When the new Hamilton Wing of the Denver Art Museum opens its doors on Oct. 7, its great shadows should provide shade for all, even the homeless. But there is a sentiment, expressed recently in an article in The Denver Post, that the homeless should somehow be restricted from the civic heart of the city.
Some think the homeless are going to be a human blight, as bad as dead evergreens, in the eyes of the million or more visitors expected next year to see the museum’s stunning Starship of the Rockies.
But I can remember, a decade ago, staying at Denver’s Blake Street shelter, the worst homeless shelter in the Rockies, waiting anxiously for free Saturdays, to visit the Denver Art Museum. Even the homeless and the poor can love art.
And it shouldn’t matter, after Oct. 7, when I’m sitting in the sunshine on a bench outside the Denver Public Library, studying the two huge black monoliths hulking in the courtyard of the museum’s new wing, whether I’m wearing a tie, a toga, or a torn old jacket.
But some would begrudge me, and others who look sort of like me, that library bench, the sunshine, and those hulking, sulking Sorrows. I say sort of like me because, in a lineup of middle-aged artists or some homeless men, I probably wouldn’t stand out. And if I wore a pair of those pre-ripped blue jeans, and my comfortable old shoes and shirt, there’s a chance I might get rousted by the horse cops. I’ve seen it happen before, to a homeless man resting in the plaza between the museum and library.
And with the advent of the new Hamilton wing, with its anticipated worldwide coverage, there will surely be a call for sweeps of Denver’s “detritus” from the Civic Center. But that would be as misguided as the direction of the broom in “The Big Sweep,” the other large public art piece in the new Hamilton’s courtyard. It looks like the broom is sweeping stuff from, not into, the dustpan.
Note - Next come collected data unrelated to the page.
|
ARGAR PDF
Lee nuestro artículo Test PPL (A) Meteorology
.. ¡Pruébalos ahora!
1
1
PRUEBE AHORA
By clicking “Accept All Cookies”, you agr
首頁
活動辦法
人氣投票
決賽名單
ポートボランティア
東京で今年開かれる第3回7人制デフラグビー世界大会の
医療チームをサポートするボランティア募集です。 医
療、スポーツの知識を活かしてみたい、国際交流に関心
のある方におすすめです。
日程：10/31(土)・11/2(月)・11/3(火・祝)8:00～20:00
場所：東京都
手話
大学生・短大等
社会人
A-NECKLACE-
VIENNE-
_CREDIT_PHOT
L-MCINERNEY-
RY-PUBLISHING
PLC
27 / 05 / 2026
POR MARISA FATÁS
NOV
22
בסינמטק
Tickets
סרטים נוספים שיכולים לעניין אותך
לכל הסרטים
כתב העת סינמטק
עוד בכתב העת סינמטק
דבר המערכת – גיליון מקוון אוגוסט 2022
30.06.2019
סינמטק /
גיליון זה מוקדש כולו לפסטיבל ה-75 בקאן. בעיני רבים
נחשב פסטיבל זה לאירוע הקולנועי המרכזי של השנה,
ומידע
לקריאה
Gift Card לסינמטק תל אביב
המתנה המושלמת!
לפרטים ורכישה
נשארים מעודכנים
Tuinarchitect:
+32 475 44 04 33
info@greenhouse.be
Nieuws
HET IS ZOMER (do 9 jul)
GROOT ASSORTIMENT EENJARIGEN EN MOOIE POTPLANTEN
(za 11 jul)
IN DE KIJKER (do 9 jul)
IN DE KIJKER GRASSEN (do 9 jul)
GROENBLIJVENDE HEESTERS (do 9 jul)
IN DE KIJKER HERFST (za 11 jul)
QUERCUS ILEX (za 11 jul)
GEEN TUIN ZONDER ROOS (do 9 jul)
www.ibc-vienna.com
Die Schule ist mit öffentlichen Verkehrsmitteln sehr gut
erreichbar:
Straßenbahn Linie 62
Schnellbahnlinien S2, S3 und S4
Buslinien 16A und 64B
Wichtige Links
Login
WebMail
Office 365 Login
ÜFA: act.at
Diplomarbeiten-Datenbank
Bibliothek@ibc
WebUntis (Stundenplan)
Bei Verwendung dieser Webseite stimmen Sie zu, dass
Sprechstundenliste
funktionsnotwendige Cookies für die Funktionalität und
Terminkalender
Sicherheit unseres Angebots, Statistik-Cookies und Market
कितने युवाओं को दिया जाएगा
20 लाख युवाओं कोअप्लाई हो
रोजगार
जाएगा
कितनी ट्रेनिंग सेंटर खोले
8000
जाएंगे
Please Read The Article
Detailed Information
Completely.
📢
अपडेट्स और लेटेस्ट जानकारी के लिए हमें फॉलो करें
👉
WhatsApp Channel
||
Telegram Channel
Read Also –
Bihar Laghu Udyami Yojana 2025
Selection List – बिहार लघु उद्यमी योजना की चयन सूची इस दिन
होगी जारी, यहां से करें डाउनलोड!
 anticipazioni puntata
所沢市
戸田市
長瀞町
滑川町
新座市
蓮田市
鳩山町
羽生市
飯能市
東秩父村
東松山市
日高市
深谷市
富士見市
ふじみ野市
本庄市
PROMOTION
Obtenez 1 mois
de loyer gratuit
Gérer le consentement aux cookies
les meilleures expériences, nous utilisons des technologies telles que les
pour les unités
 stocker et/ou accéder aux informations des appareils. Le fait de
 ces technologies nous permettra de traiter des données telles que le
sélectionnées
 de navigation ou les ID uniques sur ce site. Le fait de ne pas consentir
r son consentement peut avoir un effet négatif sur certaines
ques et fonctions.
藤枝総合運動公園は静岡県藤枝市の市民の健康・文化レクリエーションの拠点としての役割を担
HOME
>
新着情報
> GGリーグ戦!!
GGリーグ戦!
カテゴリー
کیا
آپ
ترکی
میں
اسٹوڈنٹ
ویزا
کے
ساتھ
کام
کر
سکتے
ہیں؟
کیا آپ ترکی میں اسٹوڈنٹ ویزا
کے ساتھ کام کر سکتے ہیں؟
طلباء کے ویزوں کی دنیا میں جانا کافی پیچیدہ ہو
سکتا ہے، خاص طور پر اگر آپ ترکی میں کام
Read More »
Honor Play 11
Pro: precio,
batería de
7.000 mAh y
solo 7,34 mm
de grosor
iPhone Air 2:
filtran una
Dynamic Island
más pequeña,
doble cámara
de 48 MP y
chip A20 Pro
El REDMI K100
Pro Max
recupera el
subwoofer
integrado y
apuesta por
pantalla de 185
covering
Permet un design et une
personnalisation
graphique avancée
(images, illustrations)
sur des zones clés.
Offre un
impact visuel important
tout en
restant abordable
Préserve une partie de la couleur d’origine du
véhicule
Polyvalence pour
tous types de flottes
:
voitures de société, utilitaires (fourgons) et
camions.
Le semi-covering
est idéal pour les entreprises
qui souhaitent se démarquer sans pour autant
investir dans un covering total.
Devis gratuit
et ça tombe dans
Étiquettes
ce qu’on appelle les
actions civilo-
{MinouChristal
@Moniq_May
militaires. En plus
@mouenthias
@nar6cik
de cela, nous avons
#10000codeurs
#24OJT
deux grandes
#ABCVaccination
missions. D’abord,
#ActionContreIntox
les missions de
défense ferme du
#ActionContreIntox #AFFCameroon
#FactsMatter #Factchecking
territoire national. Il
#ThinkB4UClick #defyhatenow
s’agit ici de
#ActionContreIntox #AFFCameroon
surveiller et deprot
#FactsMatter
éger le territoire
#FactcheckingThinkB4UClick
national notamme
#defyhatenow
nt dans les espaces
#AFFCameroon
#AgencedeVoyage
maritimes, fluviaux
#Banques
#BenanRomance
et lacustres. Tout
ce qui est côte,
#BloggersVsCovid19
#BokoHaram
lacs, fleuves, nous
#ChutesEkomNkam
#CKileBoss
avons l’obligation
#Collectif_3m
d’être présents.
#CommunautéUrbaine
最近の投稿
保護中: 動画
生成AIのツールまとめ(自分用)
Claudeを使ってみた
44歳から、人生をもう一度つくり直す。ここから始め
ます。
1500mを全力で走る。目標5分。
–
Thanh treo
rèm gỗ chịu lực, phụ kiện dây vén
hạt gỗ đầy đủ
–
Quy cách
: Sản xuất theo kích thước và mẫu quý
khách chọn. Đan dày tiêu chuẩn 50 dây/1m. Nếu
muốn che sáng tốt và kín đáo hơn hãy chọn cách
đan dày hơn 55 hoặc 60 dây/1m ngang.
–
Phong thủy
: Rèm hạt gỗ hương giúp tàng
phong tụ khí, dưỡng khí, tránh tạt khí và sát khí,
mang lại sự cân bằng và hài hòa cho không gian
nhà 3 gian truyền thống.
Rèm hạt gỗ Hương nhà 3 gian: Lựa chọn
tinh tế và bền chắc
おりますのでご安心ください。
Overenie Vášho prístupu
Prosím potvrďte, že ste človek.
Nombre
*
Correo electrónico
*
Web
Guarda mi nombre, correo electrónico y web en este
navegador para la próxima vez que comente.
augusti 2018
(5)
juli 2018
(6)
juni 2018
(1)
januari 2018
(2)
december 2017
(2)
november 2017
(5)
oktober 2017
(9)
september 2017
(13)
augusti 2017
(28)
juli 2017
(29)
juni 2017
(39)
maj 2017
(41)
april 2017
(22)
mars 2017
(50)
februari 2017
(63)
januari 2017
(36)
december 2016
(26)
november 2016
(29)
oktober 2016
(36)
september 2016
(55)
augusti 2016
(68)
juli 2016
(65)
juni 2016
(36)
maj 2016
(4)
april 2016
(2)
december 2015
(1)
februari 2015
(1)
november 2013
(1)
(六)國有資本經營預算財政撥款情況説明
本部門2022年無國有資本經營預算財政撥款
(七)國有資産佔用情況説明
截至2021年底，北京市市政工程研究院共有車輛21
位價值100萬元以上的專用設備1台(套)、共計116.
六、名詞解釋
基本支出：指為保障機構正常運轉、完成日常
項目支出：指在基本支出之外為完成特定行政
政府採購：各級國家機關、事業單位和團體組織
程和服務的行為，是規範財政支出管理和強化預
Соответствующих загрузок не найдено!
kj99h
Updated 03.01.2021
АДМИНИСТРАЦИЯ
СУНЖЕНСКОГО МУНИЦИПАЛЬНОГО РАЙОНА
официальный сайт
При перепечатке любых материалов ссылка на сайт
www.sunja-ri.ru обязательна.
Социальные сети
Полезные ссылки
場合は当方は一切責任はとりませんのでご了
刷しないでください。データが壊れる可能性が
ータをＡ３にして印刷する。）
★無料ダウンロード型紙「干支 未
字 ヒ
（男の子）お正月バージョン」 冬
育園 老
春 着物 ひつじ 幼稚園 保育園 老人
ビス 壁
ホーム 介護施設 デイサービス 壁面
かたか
That’s backwards. And so is the attitude expressed by several at the community meeting called by the Department of Human Services recently to discuss having a temporary cold-weather homeless shelter at 14th Avenue and Bannock Street – across from the Denver Art Museum’s farthest corner. Their attitude seems to be a cultural elitist version of Not In My Back Yard.
I can understand the cultural divide gaping between the homeless and everyone else. Until I became homeless, I was part of the suit-wearing, culturally self-selected, arts-dedicated elite.
Among other positions, I’d been head of the large arts council in the state capital of Michigan. Lofty, elitist company.
But the most interesting people I met and worked with were the artists, the creatives. And most of them were relatively poor. With a cardboard sign, some of the sculptors could certainly pass for homeless: longish hair, scraggly beard, work-dirty fingernails, and, more often than not, a hearty disdain for “normal” conventions.
If you can’t tell, from the outside, the difference between a sculptor and a bum, your view is just two-dimensional; you’re missing something important, just like those who object to the proposed temporary shelter across from the DAM: their objections seem to focus on seeing the homeless.
But by determined calculation, the homeless men who will use the temporary shelter on Bannock during the cold months will not be seen. They’ll be bused in the dark for their overnight stay, then bussed back to the Denver Rescue Mission before sunrise.
Overnight, they’ll be under constant supervision, with strict rules of conduct and procedures. The central safety issue here is not to keep the general public from harm, but to keep homeless men from the irrevocable harm of freezing to death.
As a member of the Denver Commission to End Homelessness, I’m aware of the shelter problems encountered, and overcome, by the Denver Department of Human Services. It’s members have done their very best to listen to the neighborhood communities and have worked things out to the satisfaction of most.
If a few mainstream people object to the temporary shelter based on their own neighborhood’s “safety,” their concern is ill-founded. If their objections seem to be based on differences described mostly by income and cultural status, chances are it’s really based on cultural ignorance.